The abandoned app had a centralised architecture: contact data was meant to be transmitted to be processed by a back-end team, and included a self-reporting feature similar to India’s Aarogya Setu.
These features were in contrast to the decentralised architecture used by several other nations, as well as the tool developed by Google and Apple. Before UK, Germany and Australia abandoned their apps to switch to a more decentralised mechanism that experts have said is more secure.
“As it stands, our app won’t work because Apple won’t change their system, but it can measure distance. And their app can’t measure distance well enough, to a standard we are satisfied with,” UK’s health secretary Matt Hancock said at the daily news conference in London. “So we’ve agreed to join forces with Google and Apple, to bring the best bits of both systems together,” he added, according to Reuters.
Hancock’s decision to partly blame Apple stems from the American company’s design of the iPhone’s software.

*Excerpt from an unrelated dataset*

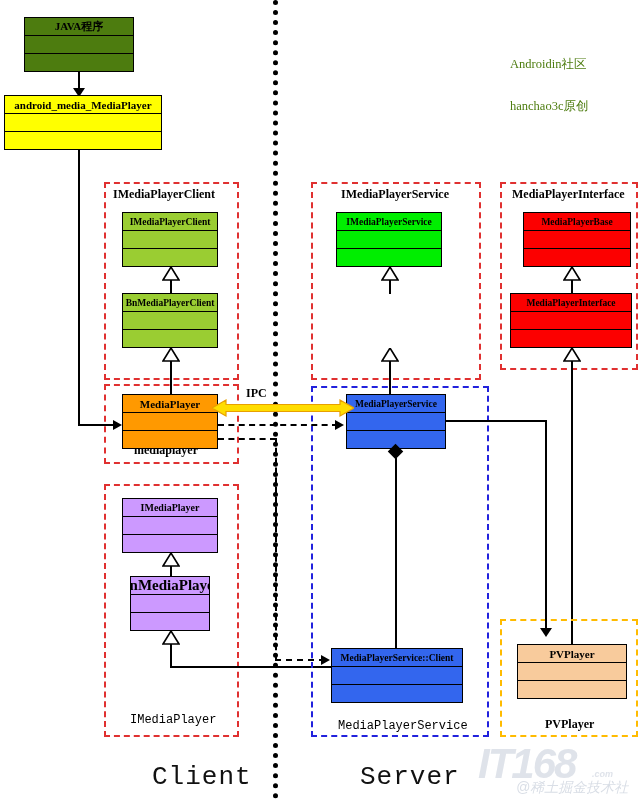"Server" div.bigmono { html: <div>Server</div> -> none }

Centralised apps do not work properly on these phones since the device needs to be unlocked and the app actively used by a user.
In recent testing in UK, developers realised iPhones pushed the app to the background and as a result only 4% of other iPhones it came into contact with were detected. The problem does not occur in Android devices.
In India, officials have said that close to 96% of users of Aarogya Setu are on Android devices. However, iPhone use is not insignificant – data from market analysis firms showed between 1.6-2 million of these were shipped for sales to India in 2017 and 2018.